* Excerpt:
Author Archives: Chad Garland

Los Angeles filled with challenges for aspiring writers

By Chad Garland

Hollywood is full of stories. Film, television, comics and music all rely on stories for content in some fashion. But it’s also a city full of stories about how content is created.

You might have heard the story about the writer whose mother’s next-door-neighbor’s hairdresser’s husband got him an agent, and now he’s writing for a hit show.

“Everyone’s going to have a different story,” Amanda Pendolino said. “You could do what person ‘A’ did that was successful and then it wouldn’t work for you, or you could not do it and then you’d be successful without doing it.”

Pendolino is an aspiring screenwriter for film and television who created The Aspiring TV Writer and Screenwriter Blog shortly after moving to Los Angeles in 2007. Even if they can write from anywhere, she said aspiring writers should come to L.A. because it’s a place where writers can get industry jobs, typically as assistants at either an agency or on set with a film or television production, and make connections in the business.

“Work your way up and eventually, the idea is, you’ll have someone to send your stuff to,” she said. “Agents and producers don’t accept unsolicited scripts.”

Los Angeles can be an expensive place to live, and film and television writing jobs can be tough gigs to land. Some people don’t like the uncertainty of not having a set path to a writing career, Pendolino said, and it can be frustrating for them to imagine spending five years working at something without getting any closer to success.

* Tasks and exercises:
a) According to the article on aspiring writers in Los Angeles, in what year did Amanda Pendolino move to Los Angeles?
b) Retype the part of the article on aspiring writers that opens with the words containing "Los Angeles can" and closes with "closer to success.".

* Given information:

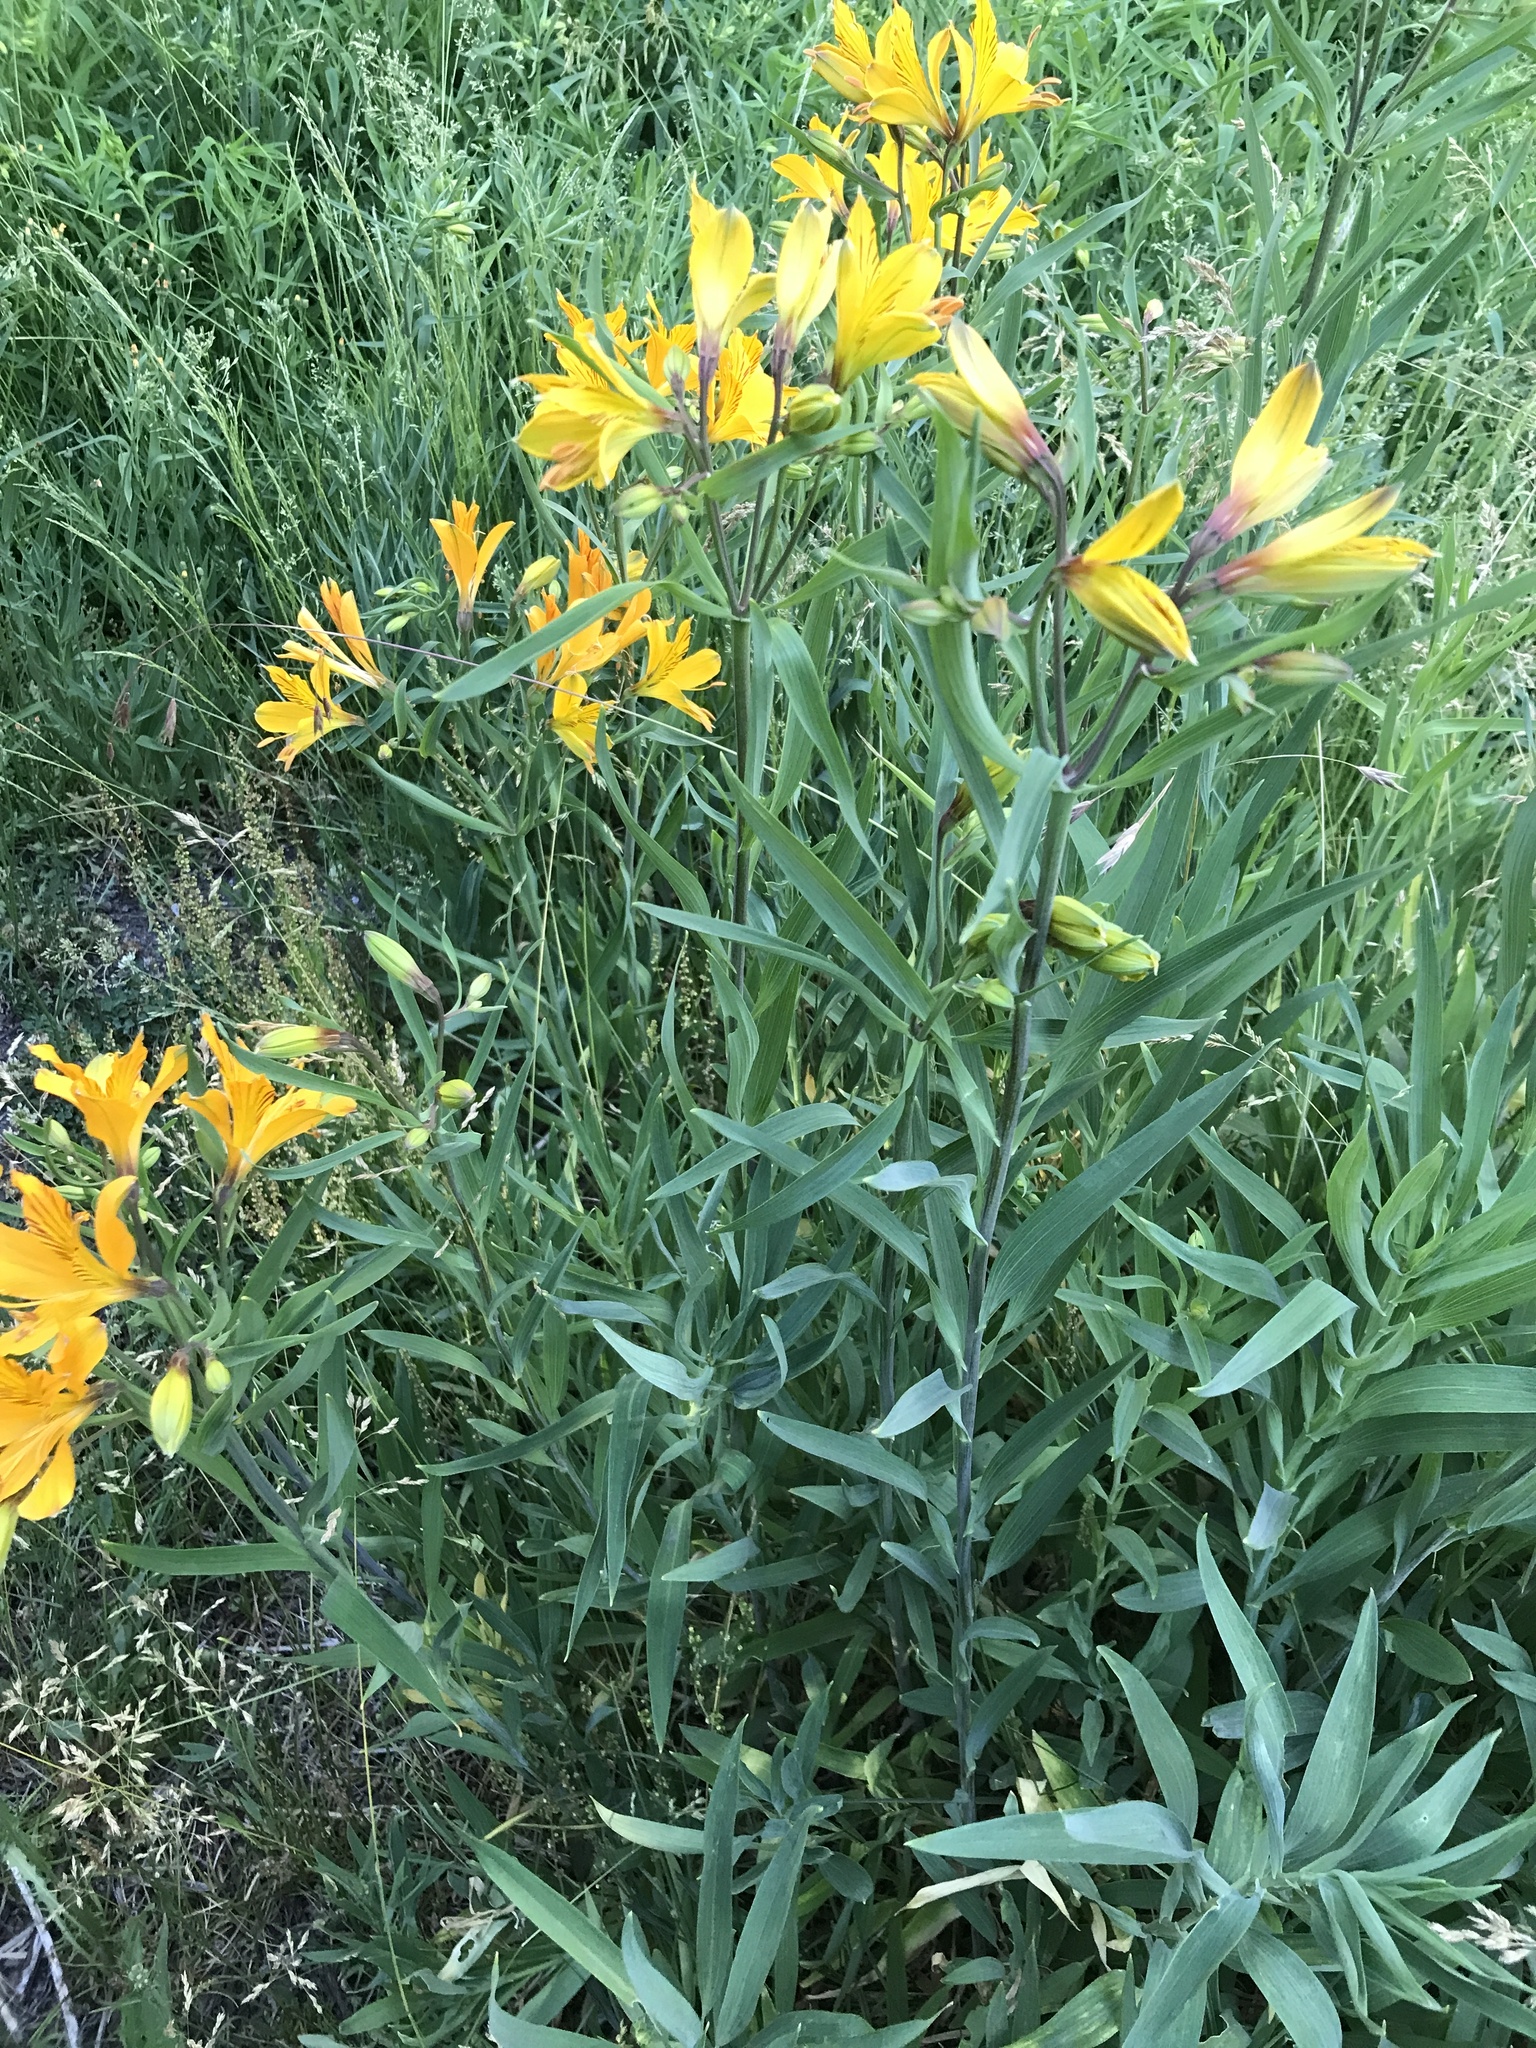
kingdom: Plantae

* The answers:
a) 2007

b)
Los Angeles can be an expensive place to live, and film and television writing jobs can be tough gigs to land. Some people don’t like the uncertainty of not having a set path to a writing career, Pendolino said, and it can be frustrating for them to imagine spending five years working at something without getting any closer to success.